There is clearly an issue with what we decide to use these systems for. We need to be able to regulate the decisions which are particularly consequential. However the only way we seem to be considering for this at the moment is the human-in-the-loop model, like the humans spending around 20 seconds considering each target recommended by Lavender before authorizing a bombing. I have written about these before in the context of early career professionals in the finance industry, where the prospect seemed miserable enough:
They will be paid a lot more. However, as Cory Doctorow describes here, the misery of being the human in the loop for an AI system designed to produce output where errors are hard to spot and therefore to stop (Doctorow calls them, “reverse centaurs”, ie humans have become the horse part) includes being the ready made scapegoat (or “moral crumple zone” or “accountability sink“) for when they are inevitably used to overreach what they are programmed for and produce something terrible.
However it seems obvious to me that, in the context of dropping actual bombs on actual people, there is an even more serious problem with this model. As Simon Pearson (anti-capitalist musings) puts it:
The “human in the loop” requirement exists in military doctrine because international humanitarian law demands an accountable human decision-maker for lethal force. The laws of armed conflict require proportionality assessments, precautionary measures, distinction between combatants and civilians. All of these obligations attach to a human commander. The system cannot fulfil them. So a human must be present, and their presence must constitute a decision, regardless of whether any genuine decision was made.

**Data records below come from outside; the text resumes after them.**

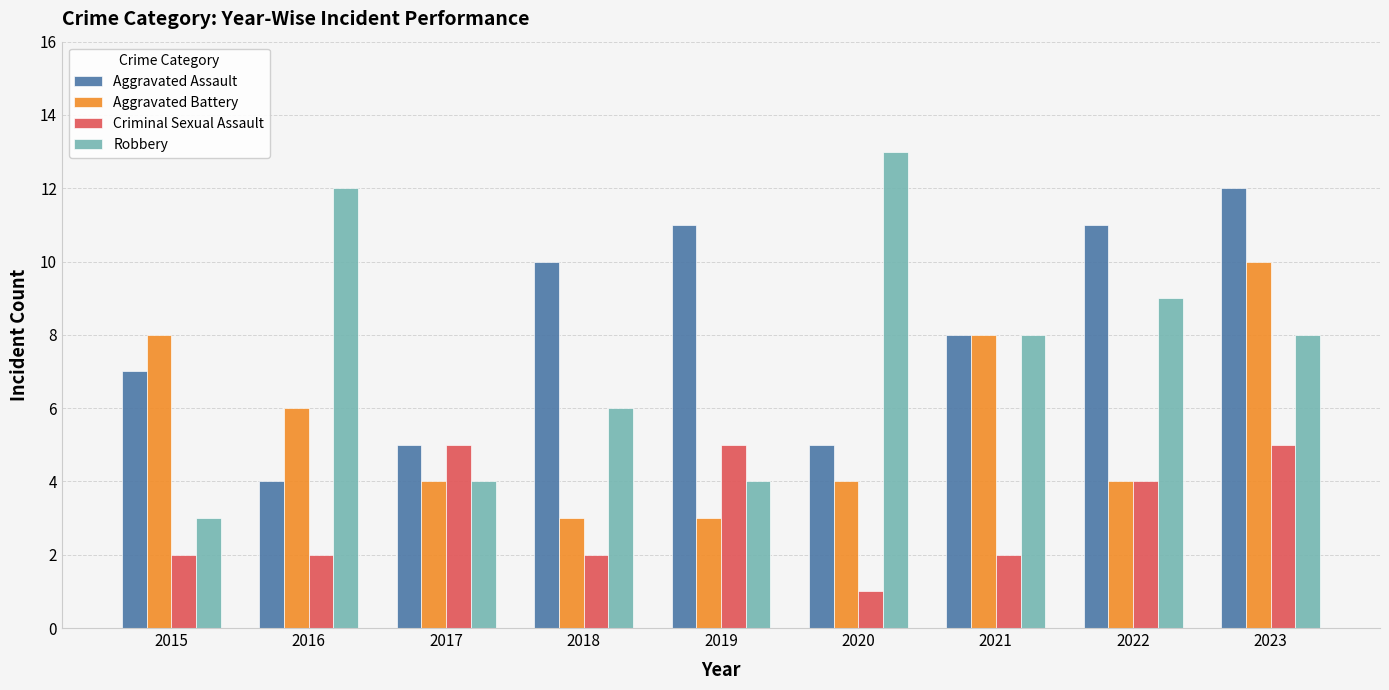

List the series in order of their peak value, lowest first.

Criminal Sexual Assault, Aggravated Battery, Aggravated Assault, Robbery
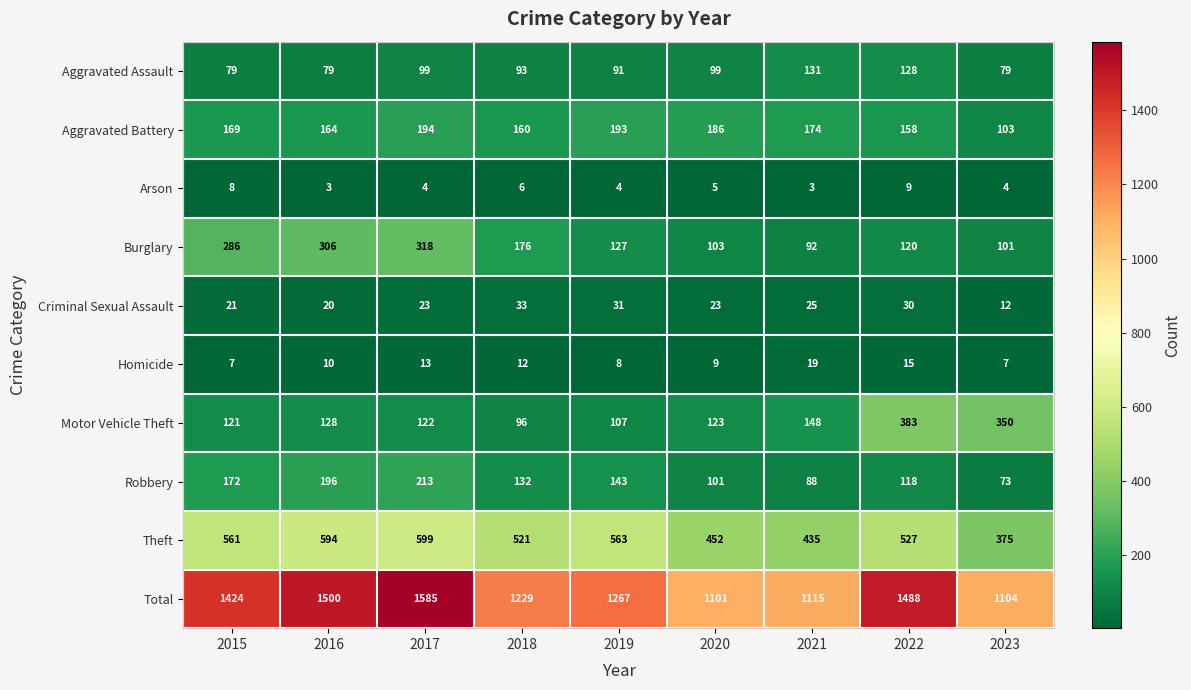

What is the sum of all Total values?

11813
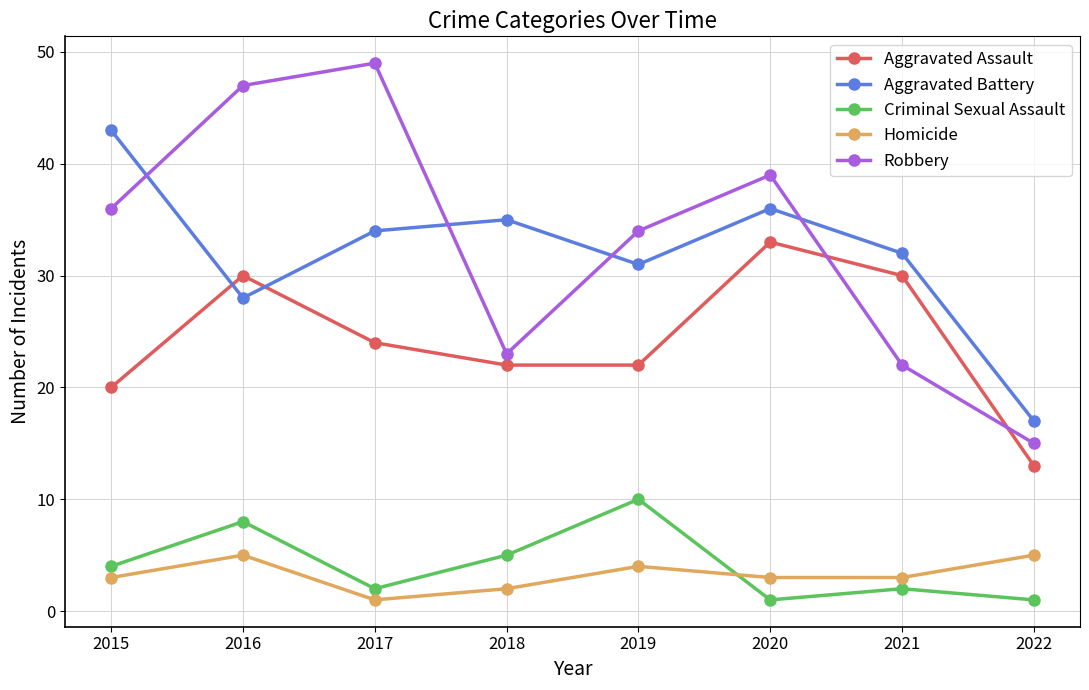

Reading left to right, list all the values displayed in this chart.

Aggravated Assault: 2015=20	2016=30	2017=24	2018=22	2019=22	2020=33	2021=30	2022=13
Aggravated Battery: 2015=43	2016=28	2017=34	2018=35	2019=31	2020=36	2021=32	2022=17
Criminal Sexual Assault: 2015=4	2016=8	2017=2	2018=5	2019=10	2020=1	2021=2	2022=1
Homicide: 2015=3	2016=5	2017=1	2018=2	2019=4	2020=3	2021=3	2022=5
Robbery: 2015=36	2016=47	2017=49	2018=23	2019=34	2020=39	2021=22	2022=15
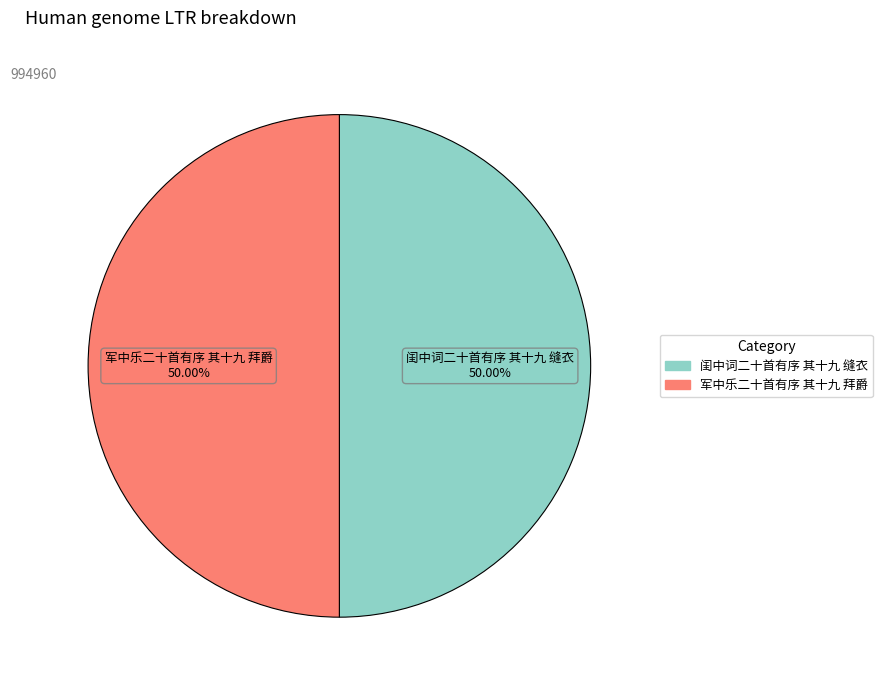

Do 军中乐二十首有序 其十九 拜爵 and 闺中词二十首有序 其十九 缝衣 together represent more than half of the pie?

Yes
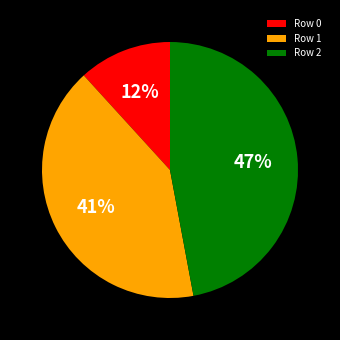

What percentage is the Row 1 slice, to the nearest percent?

41%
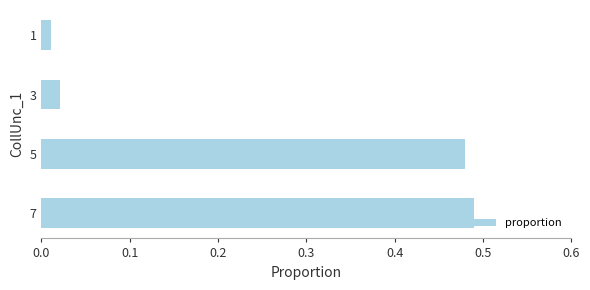

Is it true that the value at 7 is 0.8?

False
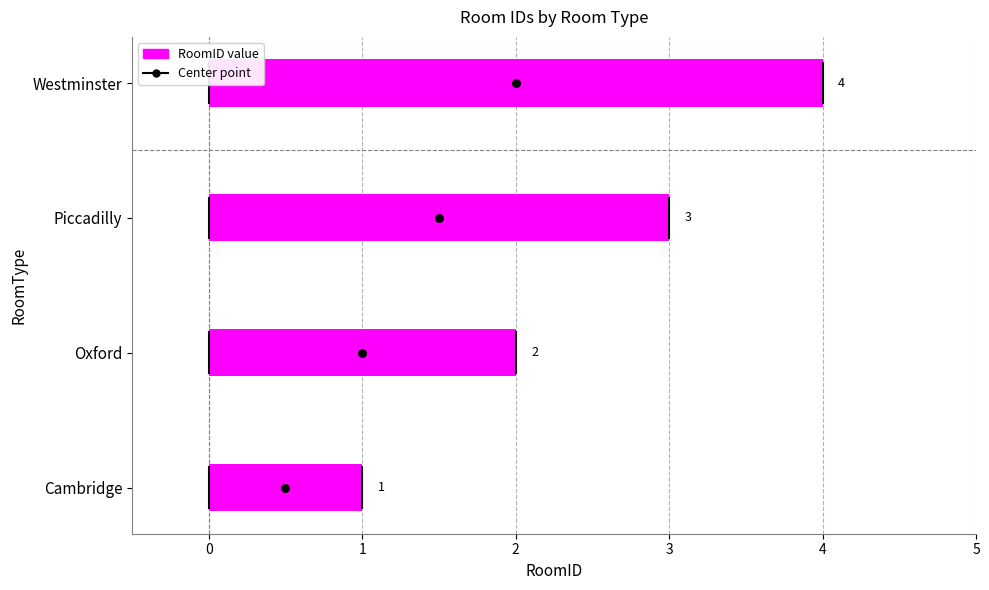

Between Westminster and Cambridge, which is larger?

Westminster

What the institution needs from the analyst is not judgment. It is a signature. The signature converts a machine output into a human act. And a human act is what the law recognises, whether or not any judgment occurred. When the strike kills children, the chain of accountability runs to the analyst who approved the target: not to the system that identified it, not to the company that built the system, not to the doctrine that compressed the review window to ten seconds.
But whether we want to make money from exploiting a short term anomaly in a market, make our fellow humans redundant, prosecute a war on another group of fellow humans or “win” a war of mutual nuclear destruction, we need to retain the capacity for real human reflection within the decision-making processes we use. Not just a human-in-the-loop nor just the elites of tech companies deciding how the systems will be configured behind commercially confidential walls. These processes need democratic accountability every bit as much as our parliaments, councils, institutions and voting systems do.
Something infuriatingly slow, inclusive and deliberative giving recommendations which are then stress-tested for how they would perform on contact with reality, involving yet more people being serious and deliberative and taking their responsibilties more seriously than being a human-in-the-loop would ever allow. Our decision-making systems need more grit and less oil. AI is all oil.